Saved data entries

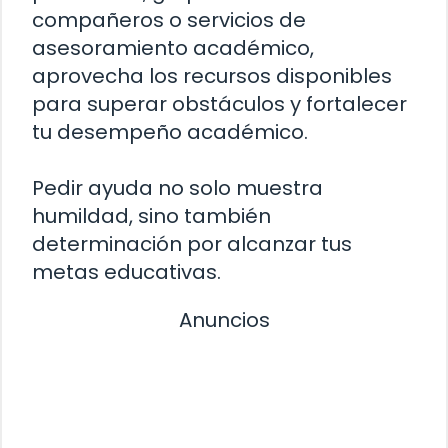
compañeros o servicios de
asesoramiento académico,
aprovecha los recursos disponibles
para superar obstáculos y fortalecer
tu desempeño académico.
Pedir ayuda no solo muestra
humildad, sino también
determinación por alcanzar tus
metas educativas.
Anuncios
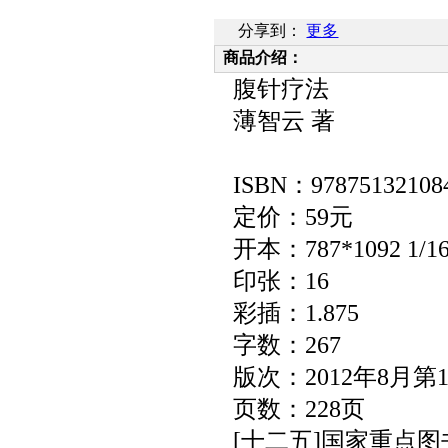
分享到：
更多
商品介绍：
腹针疗法
薄智云 著
ISBN
：
97875132108
定价：
59
元
开本：
787*1092 1/1
印张：
16
彩插：
1.875
字数：
267
版次：
2012
年
8
月第
页数：
228
页
[
十二五
]
国家重点图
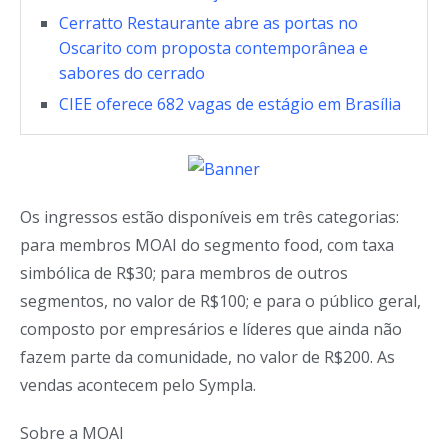
Cerratto Restaurante abre as portas no
Oscarito com proposta contemporânea e
sabores do cerrado
CIEE oferece 682 vagas de estágio em Brasília
Os ingressos estão disponíveis em três categorias:
para membros MOAI do segmento food, com taxa
simbólica de R$30; para membros de outros
segmentos, no valor de R$100; e para o público geral,
composto por empresários e líderes que ainda não
fazem parte da comunidade, no valor de R$200. As
vendas acontecem pelo Sympla.
Sobre a MOAI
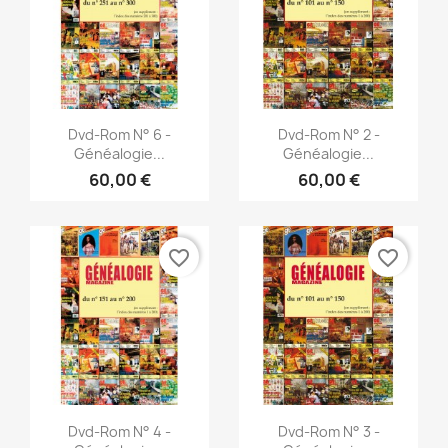
Vista rápida
Vista rápida


Dvd-Rom N° 6 -
Dvd-Rom N° 2 -
Généalogie...
Généalogie...
60,00 €
60,00 €
favorite_border
favorite_border
Vista rápida
Vista rápida


Dvd-Rom N° 4 -
Dvd-Rom N° 3 -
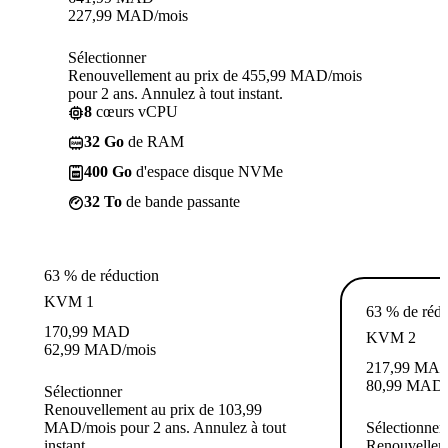
227,99
MAD
/mois
Sélectionner
Renouvellement au prix de 455,99 MAD/mois
pour 2 ans. Annulez à tout instant.
8
cœurs vCPU
32 Go
de RAM
400 Go
d'espace disque NVMe
32 To
de bande passante
63 % de réduction
KVM 1
63 % de rédu
170,99
MAD
KVM 2
62,99
MAD
/mois
217,99
MA
80,99
MAD
Sélectionner
Renouvellement au prix de 103,99
MAD/mois pour 2 ans. Annulez à tout
Sélectionner
instant.
Renouvelleme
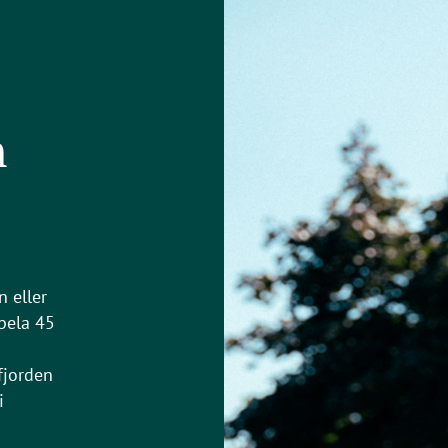
n
n eller
spela 45
fjorden
i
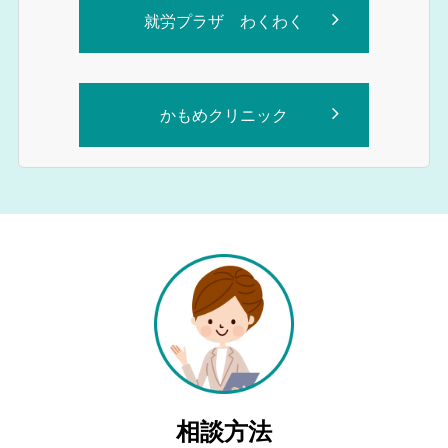
就労プラザ わくわく
かもめクリニック
相談方法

§ Directive
A word-for-word copy of all the data is required, minus the pictures.

§ Answer to this task
compañeros o servicios de
asesoramiento académico,
aprovecha los recursos disponibles
para superar obstáculos y fortalecer
tu desempeño académico.
Pedir ayuda no solo muestra
humildad, sino también
determinación por alcanzar tus
metas educativas.
Anuncios
分享到：
更多
商品介绍：
腹针疗法
薄智云 著
ISBN
：
97875132108
定价：
59
元
开本：
787*1092 1/1
印张：
16
彩插：
1.875
字数：
267
版次：
2012
年
8
月第
页数：
228
页
[
十二五
]
国家重点图
Cerratto Restaurante abre as portas no
Oscarito com proposta contemporânea e
sabores do cerrado
CIEE oferece 682 vagas de estágio em Brasília
Os ingressos estão disponíveis em três categorias:
para membros MOAI do segmento food, com taxa
simbólica de R$30; para membros de outros
segmentos, no valor de R$100; e para o público geral,
composto por empresários e líderes que ainda não
fazem parte da comunidade, no valor de R$200. As
vendas acontecem pelo Sympla.
Sobre a MOAI
Vista rápida
Vista rápida


Dvd-Rom N° 6 -
Dvd-Rom N° 2 -
Généalogie...
Généalogie...
60,00 €
60,00 €
favorite_border
favorite_border
Vista rápida
Vista rápida


Dvd-Rom N° 4 -
Dvd-Rom N° 3 -
227,99
MAD
/mois
Sélectionner
Renouvellement au prix de 455,99 MAD/mois
pour 2 ans. Annulez à tout instant.
8
cœurs vCPU
32 Go
de RAM
400 Go
d'espace disque NVMe
32 To
de bande passante
63 % de réduction
KVM 1
63 % de rédu
170,99
MAD
KVM 2
62,99
MAD
/mois
217,99
MA
80,99
MAD
Sélectionner
Renouvellement au prix de 103,99
MAD/mois pour 2 ans. Annulez à tout
Sélectionner
instant.
Renouvelleme
n
n eller
spela 45
fjorden
i
就労プラザ わくわく
かもめクリニック
相談方法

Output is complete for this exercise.